Data for review:

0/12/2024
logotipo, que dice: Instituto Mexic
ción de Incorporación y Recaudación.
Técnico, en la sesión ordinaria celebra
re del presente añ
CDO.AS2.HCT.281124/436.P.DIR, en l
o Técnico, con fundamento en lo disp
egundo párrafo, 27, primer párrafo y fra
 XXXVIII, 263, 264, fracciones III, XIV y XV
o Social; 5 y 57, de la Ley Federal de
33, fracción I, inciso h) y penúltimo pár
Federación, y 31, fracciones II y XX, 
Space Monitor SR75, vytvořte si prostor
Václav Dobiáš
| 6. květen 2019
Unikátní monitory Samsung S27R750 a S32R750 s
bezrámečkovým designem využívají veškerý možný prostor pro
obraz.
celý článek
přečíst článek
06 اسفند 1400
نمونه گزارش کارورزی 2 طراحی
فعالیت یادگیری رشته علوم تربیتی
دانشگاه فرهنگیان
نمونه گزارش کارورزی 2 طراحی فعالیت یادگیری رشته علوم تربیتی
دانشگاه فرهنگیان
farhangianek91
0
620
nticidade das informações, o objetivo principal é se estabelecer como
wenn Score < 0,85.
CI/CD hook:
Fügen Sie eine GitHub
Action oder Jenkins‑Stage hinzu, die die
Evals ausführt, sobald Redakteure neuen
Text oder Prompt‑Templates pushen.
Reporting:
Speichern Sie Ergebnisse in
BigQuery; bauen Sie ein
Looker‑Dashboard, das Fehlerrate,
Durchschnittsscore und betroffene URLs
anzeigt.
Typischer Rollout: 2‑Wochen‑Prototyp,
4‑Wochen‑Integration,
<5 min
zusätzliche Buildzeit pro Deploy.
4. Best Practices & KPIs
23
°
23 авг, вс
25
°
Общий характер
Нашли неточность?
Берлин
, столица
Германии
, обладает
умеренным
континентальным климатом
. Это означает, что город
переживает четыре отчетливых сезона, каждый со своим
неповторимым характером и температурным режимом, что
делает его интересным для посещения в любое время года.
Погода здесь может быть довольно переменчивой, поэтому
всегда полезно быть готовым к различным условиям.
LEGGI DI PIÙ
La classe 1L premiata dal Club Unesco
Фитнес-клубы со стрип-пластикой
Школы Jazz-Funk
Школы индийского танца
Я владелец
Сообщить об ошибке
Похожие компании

Task brief: Search the entries above for the string "فعالیت". Copy each line that holds it.

Result:
فعالیت یادگیری رشته علوم تربیتی
نمونه گزارش کارورزی 2 طراحی فعالیت یادگیری رشته علوم تربیتی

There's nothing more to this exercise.